An overly broad definition of AI combined with heavy-handed regulations “could inadvertently impose stringent regulatory obligations on common practices that have minimal, if any, adverse impacts on consumer welfare or privacy interests,” according to a recent article by the International Center for Law and Economics. “Small and medium-sized enterprises, in particular, would face significant uncertainty and disproportionately high compliance burdens,” it said. “Indeed, smaller firms already rely heavily on low-risk AI applications to boost productivity and maintain competitiveness in an increasingly technology-driven marketplace.”
The Michigan Chamber of Commerce has concerns, too. “While Michigan HB 4668 is well-intentioned in seeking to address real concerns around AI misuse, it places overly burdensome and impractical requirements on developers. The MI Chamber emphasized that rather than having individual states pass their own AI regulations — risking a patchwork of conflicting and duplicative rules across the country — this issue should be addressed through federal legislation.”
These bills create penalties for things are already illegal. Frauds, scams, defamation, illegal discrimination, and anti-competitive business conduct violate the law regardless of whether AI was used in the process. Thus, it is not clear how victims of illegal conduct will benefit from these proposed AI laws. One group that would benefit greatly, though, is trial attorney bar. Some attorneys would reap new business opportunities by defending clients against prosecutions under HB 4667. Others would gain by bringing class action lawsuits for failing to comply with all the new regulatory requirements under HB 4668, which would apply regardless of whether anyone is actually harmed.
HB 4667 and 4668 follow the regulatory approach of President Joe Biden’s much-criticized 2023 AI executive order, which in the words of analyst Kristin Stout, “sees dangers around every virtual corner” and imposes “regulations born of fear [that] threaten to derail beneficial innovation.” The Biden AI executive order states that the administration “places the highest urgency on governing the development and use of AI safely and responsibly.” President Donald Trump rejected this kind of government-directed approach to AI development when he repealed the Biden AI executive order in his first week in office.
On July 23, Trump issued his own AI executive order, “Winning the Race: America’s AI Action Plan.” The new executive order stresses that cybersecurity, technological innovation, and infrastructure construction are not opposing or wholly separate efforts, but rather complementary objectives to be achieved in tandem. The proposed Michigan laws, by contrast, fail to take into account the importance of promoting technological innovation. Instead, they focus solely on imposing regulatory restrictions and punitive punishments.

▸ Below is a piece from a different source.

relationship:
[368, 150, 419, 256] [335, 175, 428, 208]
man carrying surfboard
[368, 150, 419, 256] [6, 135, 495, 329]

American companies are already struggling with excessive state and local mandates, dubbed the “Sacramento Effect” for California’s misadventures in regulating AI. This places our most innovative companies at a competitive disadvantage with foreign competitors and undercuts efforts to stay ahead of China in the race for AI supremacy. HB 4667 and 4668 would add an unwelcome “Lansing Effect” to the most innovative companies in Michigan and give them an incentive to relocate to a more welcoming state, or even another country.